The recession caused a greater decline in gross domestic product in the United States than any American downturn since World War II. It is also in the process of setting the record for the longest downturn, measured in the time it takes for the economy to recover to its prerecession level.
Yet among the world’s major industrialized economies, the American recession was among the least severe. And the United States is ahead of most other countries in recovering the lost ground.
From the peak level of economic activity in the fourth quarter of 2007, the American economy shrank 4.1 percent by the time it hit bottom in the second quarter of 2009. Since then, it has recovered most of what was lost, but the size of the economy remains 1.3 percent below the peak, according to preliminary figures for the second quarter of this year.
If you look at the numbers, you can't escape the fact that it is the Bush Great Recession. In the same way, the recovery, following that ridiculously unpopular "stimulus," is Obama's recovery. Tea Partyers probably don't want to be told that TARP helped a lot. The glory of TARP can be shared about equally by Bush and his successor.

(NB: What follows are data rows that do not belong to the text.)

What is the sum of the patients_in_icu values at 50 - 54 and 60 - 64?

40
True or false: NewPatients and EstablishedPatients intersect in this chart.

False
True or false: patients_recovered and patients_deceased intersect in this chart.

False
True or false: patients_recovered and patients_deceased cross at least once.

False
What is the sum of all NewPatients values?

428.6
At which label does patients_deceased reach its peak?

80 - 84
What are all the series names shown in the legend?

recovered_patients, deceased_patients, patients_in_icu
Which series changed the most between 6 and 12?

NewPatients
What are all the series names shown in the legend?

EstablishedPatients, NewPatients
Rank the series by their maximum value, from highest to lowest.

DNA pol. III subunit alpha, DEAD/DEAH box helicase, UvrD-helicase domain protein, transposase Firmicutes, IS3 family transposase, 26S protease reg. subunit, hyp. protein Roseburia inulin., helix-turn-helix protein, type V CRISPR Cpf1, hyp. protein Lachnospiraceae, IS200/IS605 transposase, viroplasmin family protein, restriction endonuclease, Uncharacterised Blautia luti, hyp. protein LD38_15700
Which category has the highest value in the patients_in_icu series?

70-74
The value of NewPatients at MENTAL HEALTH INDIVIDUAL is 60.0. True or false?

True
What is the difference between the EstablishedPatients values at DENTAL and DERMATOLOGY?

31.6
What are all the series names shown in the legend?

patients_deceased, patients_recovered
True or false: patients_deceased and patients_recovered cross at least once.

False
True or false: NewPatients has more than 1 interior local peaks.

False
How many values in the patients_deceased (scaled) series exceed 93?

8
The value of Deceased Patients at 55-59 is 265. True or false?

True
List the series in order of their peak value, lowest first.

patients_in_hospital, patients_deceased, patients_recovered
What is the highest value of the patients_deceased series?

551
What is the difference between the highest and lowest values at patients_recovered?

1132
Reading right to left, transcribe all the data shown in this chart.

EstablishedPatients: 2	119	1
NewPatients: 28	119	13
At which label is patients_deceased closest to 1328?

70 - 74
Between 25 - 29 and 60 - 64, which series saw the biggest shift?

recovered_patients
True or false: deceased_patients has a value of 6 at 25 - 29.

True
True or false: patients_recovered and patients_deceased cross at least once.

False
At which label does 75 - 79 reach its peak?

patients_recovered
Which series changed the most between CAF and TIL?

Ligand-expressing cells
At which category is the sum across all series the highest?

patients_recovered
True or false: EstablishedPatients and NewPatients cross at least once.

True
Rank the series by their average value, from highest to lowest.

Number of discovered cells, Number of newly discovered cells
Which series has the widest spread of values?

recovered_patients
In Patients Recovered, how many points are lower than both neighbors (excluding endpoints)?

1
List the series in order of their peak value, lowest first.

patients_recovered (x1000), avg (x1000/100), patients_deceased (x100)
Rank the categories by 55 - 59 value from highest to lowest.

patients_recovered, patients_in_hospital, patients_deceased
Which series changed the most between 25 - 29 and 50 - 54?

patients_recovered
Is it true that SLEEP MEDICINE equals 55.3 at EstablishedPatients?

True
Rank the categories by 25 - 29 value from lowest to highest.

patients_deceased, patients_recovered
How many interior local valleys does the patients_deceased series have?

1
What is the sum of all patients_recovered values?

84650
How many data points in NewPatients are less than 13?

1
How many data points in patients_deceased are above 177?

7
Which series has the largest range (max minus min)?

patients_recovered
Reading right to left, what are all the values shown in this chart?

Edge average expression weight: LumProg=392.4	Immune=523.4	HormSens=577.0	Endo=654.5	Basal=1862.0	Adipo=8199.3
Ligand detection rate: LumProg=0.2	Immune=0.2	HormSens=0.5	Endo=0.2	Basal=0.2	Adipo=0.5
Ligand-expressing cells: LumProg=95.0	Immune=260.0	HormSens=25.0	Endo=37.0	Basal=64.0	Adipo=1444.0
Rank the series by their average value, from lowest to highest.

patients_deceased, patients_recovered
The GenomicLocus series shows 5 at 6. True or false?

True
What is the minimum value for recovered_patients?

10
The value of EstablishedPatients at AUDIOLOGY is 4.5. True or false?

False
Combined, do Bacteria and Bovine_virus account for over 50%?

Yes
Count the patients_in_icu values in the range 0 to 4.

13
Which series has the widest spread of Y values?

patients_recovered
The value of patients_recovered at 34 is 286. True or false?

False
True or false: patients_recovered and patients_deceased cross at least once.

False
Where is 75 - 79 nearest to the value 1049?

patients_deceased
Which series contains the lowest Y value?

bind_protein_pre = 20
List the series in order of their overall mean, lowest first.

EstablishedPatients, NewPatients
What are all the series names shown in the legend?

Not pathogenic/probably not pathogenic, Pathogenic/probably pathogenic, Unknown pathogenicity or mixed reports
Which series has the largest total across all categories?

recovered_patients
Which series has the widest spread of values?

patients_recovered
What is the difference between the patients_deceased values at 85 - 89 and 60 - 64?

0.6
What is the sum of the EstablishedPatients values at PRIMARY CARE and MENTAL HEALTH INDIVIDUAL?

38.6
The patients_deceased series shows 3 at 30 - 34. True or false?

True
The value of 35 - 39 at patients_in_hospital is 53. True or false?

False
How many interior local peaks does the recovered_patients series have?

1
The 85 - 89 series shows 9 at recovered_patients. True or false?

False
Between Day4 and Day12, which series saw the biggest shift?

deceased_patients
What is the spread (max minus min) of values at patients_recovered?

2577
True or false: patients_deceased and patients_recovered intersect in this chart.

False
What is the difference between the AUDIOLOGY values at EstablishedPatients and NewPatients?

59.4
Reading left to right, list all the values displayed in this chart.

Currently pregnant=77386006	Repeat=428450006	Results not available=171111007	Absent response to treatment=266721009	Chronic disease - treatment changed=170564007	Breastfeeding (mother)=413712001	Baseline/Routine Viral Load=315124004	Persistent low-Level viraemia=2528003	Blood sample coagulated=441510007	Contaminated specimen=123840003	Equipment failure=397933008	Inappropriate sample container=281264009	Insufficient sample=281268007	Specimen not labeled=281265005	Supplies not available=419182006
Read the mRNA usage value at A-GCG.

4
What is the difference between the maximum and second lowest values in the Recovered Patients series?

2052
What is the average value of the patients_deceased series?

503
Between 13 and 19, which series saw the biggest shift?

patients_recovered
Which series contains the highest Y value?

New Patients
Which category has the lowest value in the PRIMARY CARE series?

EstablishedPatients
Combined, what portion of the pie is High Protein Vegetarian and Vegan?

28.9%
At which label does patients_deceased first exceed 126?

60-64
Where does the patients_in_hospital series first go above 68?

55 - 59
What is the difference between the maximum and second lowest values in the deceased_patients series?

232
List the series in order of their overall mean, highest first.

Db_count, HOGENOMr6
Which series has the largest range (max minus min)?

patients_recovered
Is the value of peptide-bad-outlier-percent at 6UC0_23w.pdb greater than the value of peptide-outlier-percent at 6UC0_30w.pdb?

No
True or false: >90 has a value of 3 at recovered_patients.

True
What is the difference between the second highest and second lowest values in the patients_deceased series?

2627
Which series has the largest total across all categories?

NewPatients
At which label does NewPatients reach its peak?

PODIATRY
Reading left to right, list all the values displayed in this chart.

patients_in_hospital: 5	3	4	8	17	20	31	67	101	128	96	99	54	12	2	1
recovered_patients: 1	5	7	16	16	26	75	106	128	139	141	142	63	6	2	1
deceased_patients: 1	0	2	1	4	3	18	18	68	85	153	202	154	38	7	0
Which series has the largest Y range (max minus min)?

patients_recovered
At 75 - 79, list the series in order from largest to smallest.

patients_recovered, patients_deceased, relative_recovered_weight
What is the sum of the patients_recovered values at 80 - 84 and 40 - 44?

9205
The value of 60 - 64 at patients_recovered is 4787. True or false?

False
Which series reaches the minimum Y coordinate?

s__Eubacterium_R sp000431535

None of this is worth a rat's you-know-what in a country which may be recovering its economy but has lost, overall, more brain cells per month (not to mention trust in the system) since Ronald Reagan's inauguration than any of us are capable of counting. In every way one can think of, Americans live a lie, a kind of self-protective lie. Now they're looking for someone else to blame. Muslims. Socialists. Harvard graduates. TARP. Latte-drinkers. And, above all, Others who spell their name with an "O."